The woods were so close to the manhunt's media-briefing area that a second SWAT team surrounded the dozens of journalists at the scene, turning the tip into headline news nationwide.

"Incredibly stupid"

When Quintero-Lewis' mother learned what her son was saying, she got on the phone with him and "started ranting and cursing and carrying on," she said during the trial.

It took several hours for the prank to unravel. Detectives heard from Quintero-Lewis' ex-wife, who said he had confessed to the prank. By 3 p.m. that day, Quintero-Lewis was on the phone with Pierce County sheriff's Detective Keith Barnes, admitting to the false confession and asking that a SWAT team not be sent to his home.

Unsure if Quintero-Lewis was just a prankster, a SWAT team had rifles trained on him when he walked out of his Tacoma house, his hands in the air.

"He was lucky he didn't get shot," said Pierce County District Court Judge Patrick O'Malley, who presided over Quintero-Lewis' trial.

As the detectives and SWAT team returned to hunting for Clemmons, Quintero-Lewis was charged with obstructing police, a misdemeanor. He was in jail three weeks before making his $25,000 bail.

He has a misdemeanor criminal record, which includes convictions for violating a domestic-violence restraining order and for lying to a Fife police officer in 2007, when he gave a fake name.

Quintero-Lewis did not testify at his trial last month.
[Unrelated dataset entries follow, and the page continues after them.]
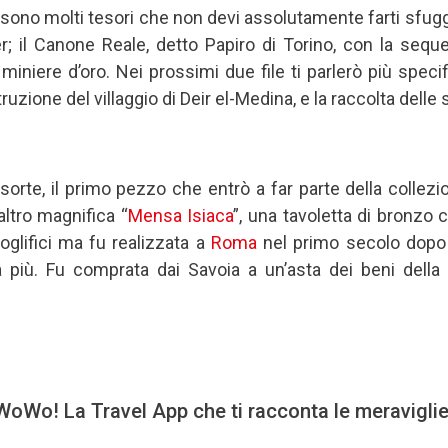
i sono molti tesori che non devi assolutamente farti sfuggi
oser; il Canone Reale, detto Papiro di Torino, con la sequ
 miniere d’oro. Nei prossimi due file ti parlerò più spec
ruzione del villaggio di Deir el-Medina, e la raccolta delle 
 sorte, il primo pezzo che entrò a far parte della colle
raltro magnifica “
Mensa Isiaca
”, una tavoletta di bronzo co
roglifici ma fu realizzata a
Roma
nel primo secolo dopo 
à più. Fu comprata dai Savoia a un’asta dei beni della
oWo! La Travel App che ti racconta le meravigli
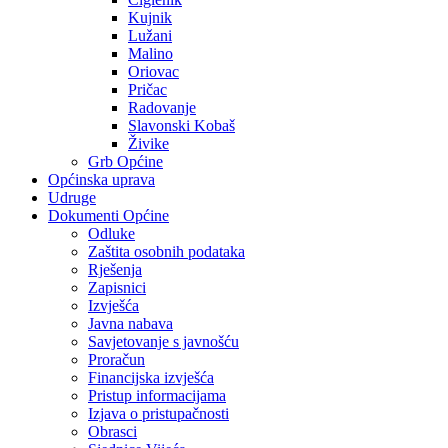
Kujnik
Lužani
Malino
Oriovac
Pričac
Radovanje
Slavonski Kobaš
Živike
Grb Općine
Općinska uprava
Udruge
Dokumenti Općine
Odluke
Zaštita osobnih podataka
Rješenja
Zapisnici
Izvješća
Javna nabava
Savjetovanje s javnošću
Proračun
Financijska izvješća
Pristup informacijama
Izjava o pristupačnosti
Obrasci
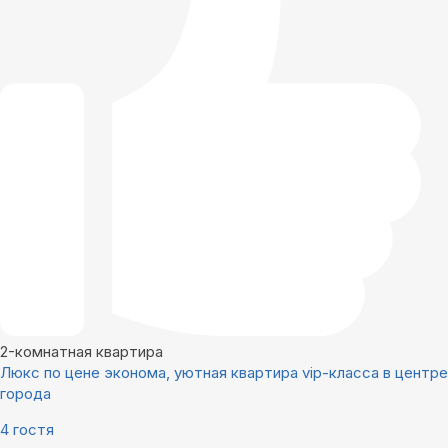
2-комнатная квартира
Люкс по цене эконома, уютная квартира vip-класса в центре
города
4 гостя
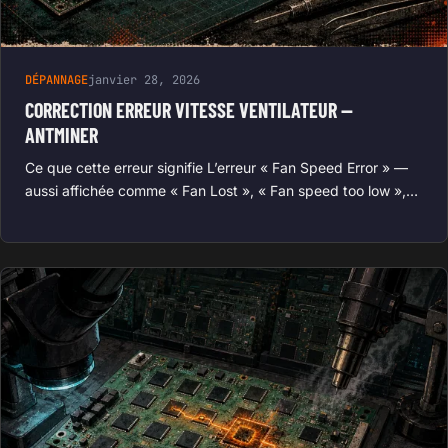
DÉPANNAGE
janvier 28, 2026
CORRECTION ERREUR VITESSE VENTILATEUR —
ANTMINER
Ce que cette erreur signifie L’erreur « Fan Speed Error » —
aussi affichée comme « Fan Lost », « Fan speed too low »,…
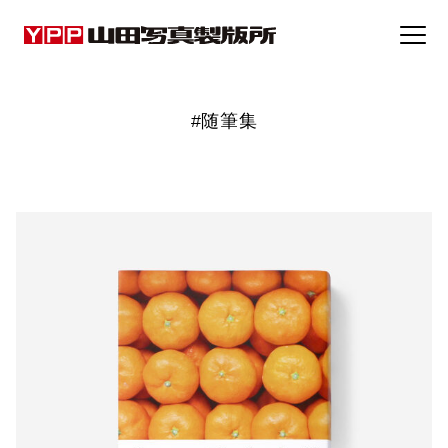
事例集
#随筆集
トピックス
企業情報
採用情報
お問い合わせ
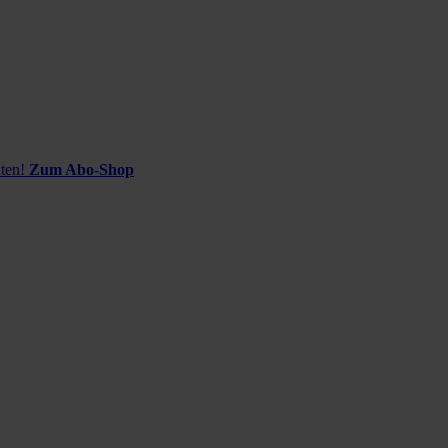
ten!
Zum Abo-Shop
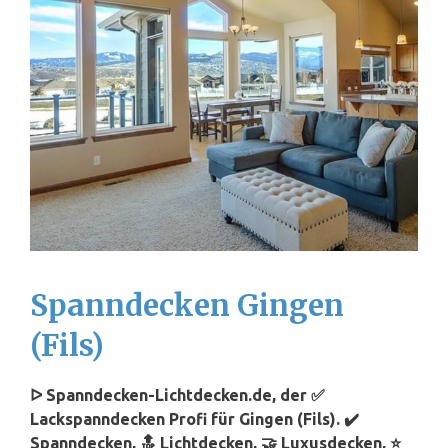
Spanndecken Gingen
(Fils)
ᐅ Spanndecken-Lichtdecken.de, der ✅
Lackspanndecken Profi für Gingen (Fils). ✔️
Spanndecken, 🔝 Lichtdecken, 🤝 Luxusdecken, ⭐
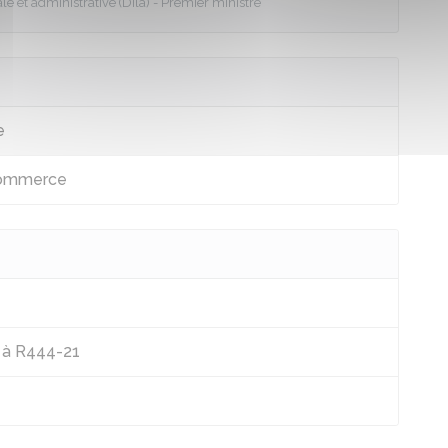
le et administrative (Dila) - Premier ministre
e
 commerce
 à R444-21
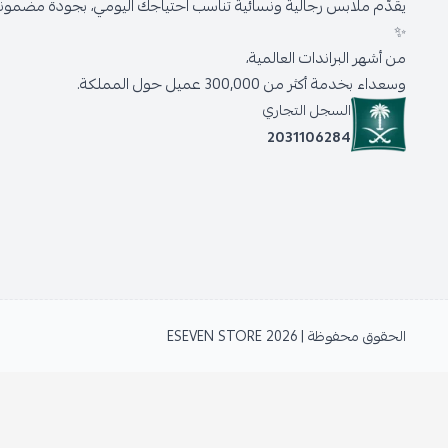
يقدّم ملابس رجالية ونسائية تناسب احتياجك اليومي، بجودة مضمونة 
✨
من أشهر البراندات العالمية،
وسعداء بخدمة أكثر من 300,000 عميل حول المملكة.
السجل التجاري
2031106284
الحقوق محفوظة | 2026
ESEVEN STORE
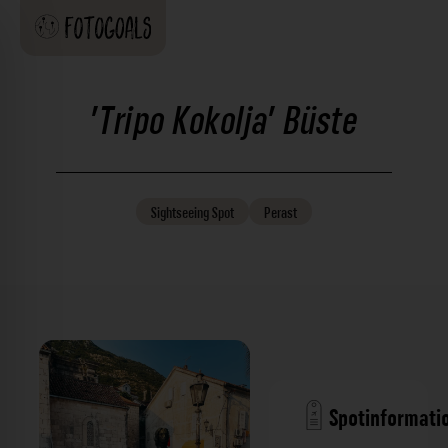
'Tripo Kokolja' Büste
Sightseeing
Spot
Perast
Spotinformati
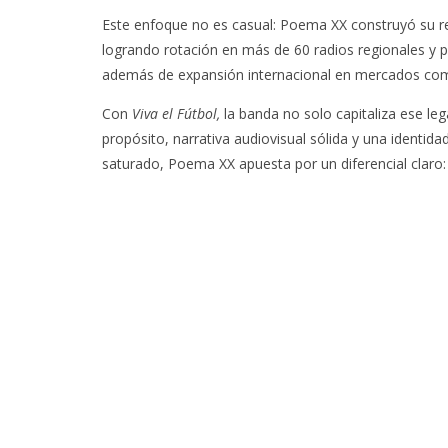
Este enfoque no es casual: Poema XX construyó su rep
logrando rotación en más de 60 radios regionales y pr
además de expansión internacional en mercados com
Con
Viva el Fútbol,
la banda no solo capitaliza ese leg
propósito, narrativa audiovisual sólida y una identid
saturado, Poema XX apuesta por un diferencial claro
Even his defense attorney, Marta Medcalf, did not defend his behavior. "What he did was incredibly stupid. The prosecutor said it's beyond tasteless. It's true," she said during the trial.

In denying a request to dismiss the case, O'Malley agreed with Medcalf's description.

"It would be stunningly unbelievable to the court that injecting oneself into a situation of this magnitude, of this emotional intensity, would not have consequences," the judge said.

But the law required the prosecutor to prove a reasonable person would know such a prank would obstruct the investigation, and yet the defendant intentionally carried it out.

Quintero-Lewis did not call 911 himself and didn't know that police were looking for him until he talked with Barnes, Medcalf argued.

The jury deliberated about two hours before acquitting him. Quintero-Lewis, a juror said later, was either too stupid or too naive to be considered "reasonable."

The judge said that as frustrating as the case was, the jury should be praised for separating emotions regarding the officers' deaths from the facts of the case.

Quintero-Lewis, while admitting what he did was in "bad taste," compared his false confession to a prank on the MTV show "Jackass."

"Man, I quit playing practical jokes now," he said.

Asked if he would have called 911 if a friend had played the same prank on him, he said no. "That's not my job to call 911," he said. "Look at [Maurice Clemmons'] friends — they didn't turn him in."

He said he's given up his plan to be a lawyer and now is in training to be an auto mechanic.

"I'm disillusioned by police and the judicial system," he said. "They took me to jail, man."

Jonathan Martin: 206-464-2605 or jmartin@seattletimes.com

A previous version of this story published April 24 incorrectly stated the education of Martin Quintero-Lewis. The man said he attended Bates Technical College. The college said on Tuesday, April 27, that he is not and has not been a student. The story was corrected on Wednesday, April 28.